TFRI’s prolific lymphoid cancer team began their research with a simple question: “Why do two-thirds of lymphoma patients recover, while the remainder does not?”
A decade later their work is being renewed as they continue their mission to find solutions to this problem so all patients diagnosed with lymphoid cancer have better outcomes.
“We have two major goals in this project: one is generating biomarkers and clinical tests, and the other is to generate novel therapeutics. The main theme is to treat patients more effectively.” says Dr. Christian Steidl, who is co-leading the project with Dr. Joseph Connors. Both are both based at the BC Cancer Agency Centre for Lymphoid Cancer in Vancouver, BC.
Around 7,680 Canadians are diagnosed with lymphoma each year, making it one of the top five most common cancers in the country. While 60 to 70 per cent of patients are cured with standard therapy, the remainder are not – and it is unclear why.
The renewed PPG will focus on innovation and technology, as well as expanding the research from diffused large B-cell lymphoma and follicular lymphoma to include both mantle cell and Hodgkin’s lymphoma.

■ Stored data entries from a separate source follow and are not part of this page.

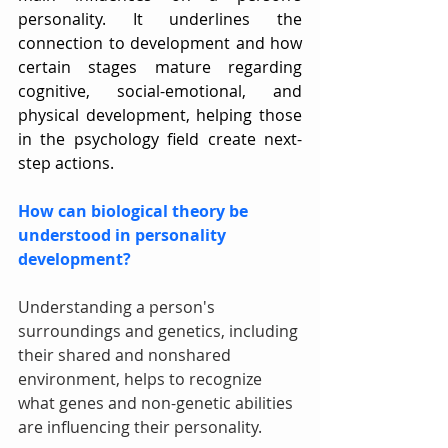
personality. It underlines the 
connection to development and how 
certain stages mature regarding 
cognitive, social-emotional, and 
physical development, helping those 
in the psychology field create next-
step actions.
How can biological theory be 
understood in personality 
development?
Understanding a person's 
surroundings and genetics, including 
their shared and nonshared 
environment, helps to recognize 
what genes and non-genetic abilities 
are influencing their personality.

The project’s four sub-projects plan to conquer some of the biggest challenges in lymphoid cancer research, such as manipulating the tumour microenvironment to make it less hospitable to cancer cells, and preventing patient relapse.

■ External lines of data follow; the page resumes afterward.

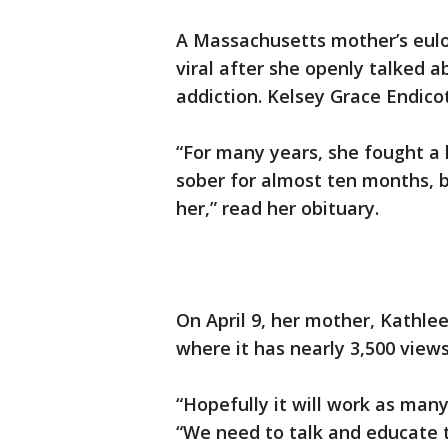
A Massachusetts mother’s eulo
viral after she openly talked 
addiction. Kelsey Grace Endicot
“For many years, she fought a 
sober for almost ten months, b
her,” read her obituary.
On April 9, her mother, Kathle
where it has nearly 3,500 views
“Hopefully it will work as many
“We need to talk and educate t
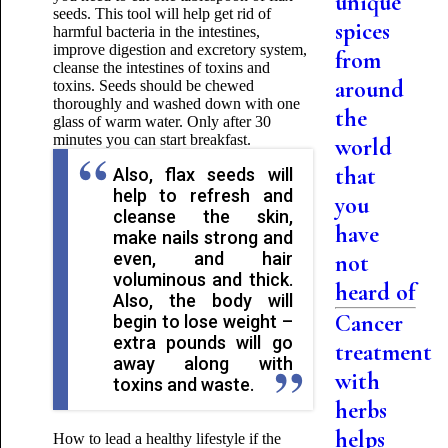
unique
seeds. This tool will help get rid of
spices
harmful bacteria in the intestines,
improve digestion and excretory system,
from
cleanse the intestines of toxins and
around
toxins. Seeds should be chewed
thoroughly and washed down with one
the
glass of warm water. Only after 30
minutes you can start breakfast.
world
that
Also, flax seeds will
help to refresh and
you
cleanse the skin,
have
make nails strong and
even, and hair
not
voluminous and thick.
heard of
Also, the body will
Cancer
begin to lose weight –
extra pounds will go
treatment
away along with
with
toxins and waste.
herbs
helps
How to lead a healthy lifestyle if the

Lymphoid cancer cells are heterogeneous and constantly evolving, which makes them tough to target with current therapies, says Dr. Steidl. Cutting-edge technology from Vancouver’s Genome Sciences Centre – including mass spectrometry – will be employed to overcome these obstacles.

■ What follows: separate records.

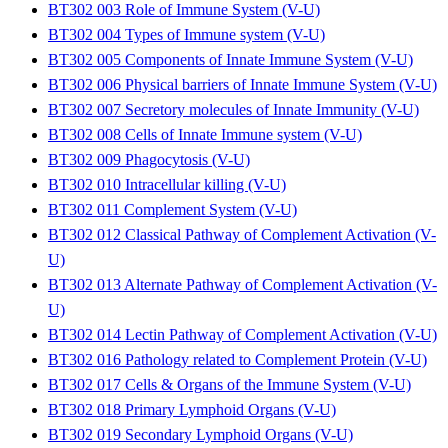
BT302 003 Role of Immune System (V-U)
BT302 004 Types of Immune system (V-U)
BT302 005 Components of Innate Immune System (V-U)
BT302 006 Physical barriers of Innate Immune System (V-U)
BT302 007 Secretory molecules of Innate Immunity (V-U)
BT302 008 Cells of Innate Immune system (V-U)
BT302 009 Phagocytosis (V-U)
BT302 010 Intracellular killing (V-U)
BT302 011 Complement System (V-U)
BT302 012 Classical Pathway of Complement Activation (V-
U)
BT302 013 Alternate Pathway of Complement Activation (V-
U)
BT302 014 Lectin Pathway of Complement Activation (V-U)
BT302 016 Pathology related to Complement Protein (V-U)
BT302 017 Cells & Organs of the Immune System (V-U)
BT302 018 Primary Lymphoid Organs (V-U)
BT302 019 Secondary Lymphoid Organs (V-U)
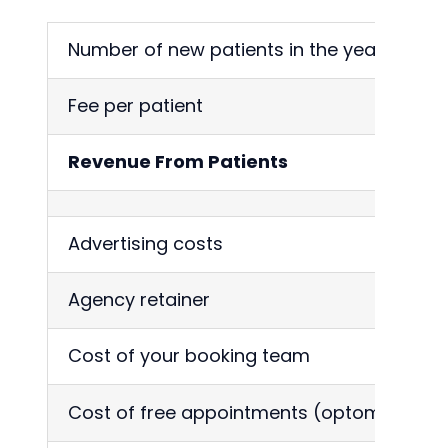
Number of new patients in the year
3
Fee per patient
6
Revenue From Patients
1
Advertising costs
3
Agency retainer
5
Cost of your booking team
2
Cost of free appointments (optom)
3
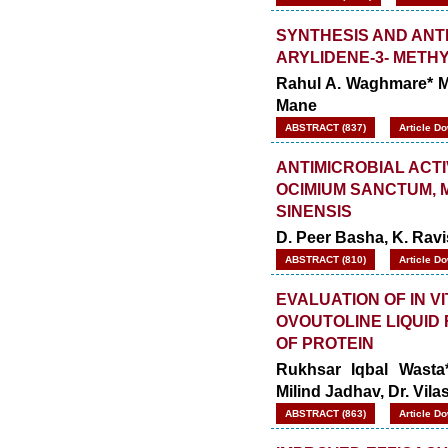
SYNTHESIS AND ANT
ARYLIDENE-3- METHY
Rahul A. Waghmare* Ma
Mane
ABSTRACT (837)
Article D
ANTIMICROBIAL ACT
OCIMIUM SANCTUM, 
SINENSIS
D. Peer Basha, K. Rav
ABSTRACT (810)
Article D
EVALUATION OF IN V
OVOUTOLINE LIQUID
OF PROTEIN
Rukhsar Iqbal Wasta
Milind Jadhav, Dr. Vil
ABSTRACT (863)
Article D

The team’s renewal comes on the heels of a successful track record of translation and genomics discovery. Previous achievements include the discovery of recurrent gene mutations and related drug trial design (e.g.tazemetostat) for Non-Hodgkin lymphoma, major influences on treatment policies and education of health care professionals by implementation of a British Columbia-wide system to deliver lymphoma care, as well as biomarker development and implementation of routine-diagnostic tests for inclusion in ongoing clinical trials.
“We are quite proud about the novelty and innovation that we have produced,” says Dr. Steidl. “We’re very excited about the fact that we have the expertise and the technology in place to tackle the most pressing problems in lymphoma research and patient care.”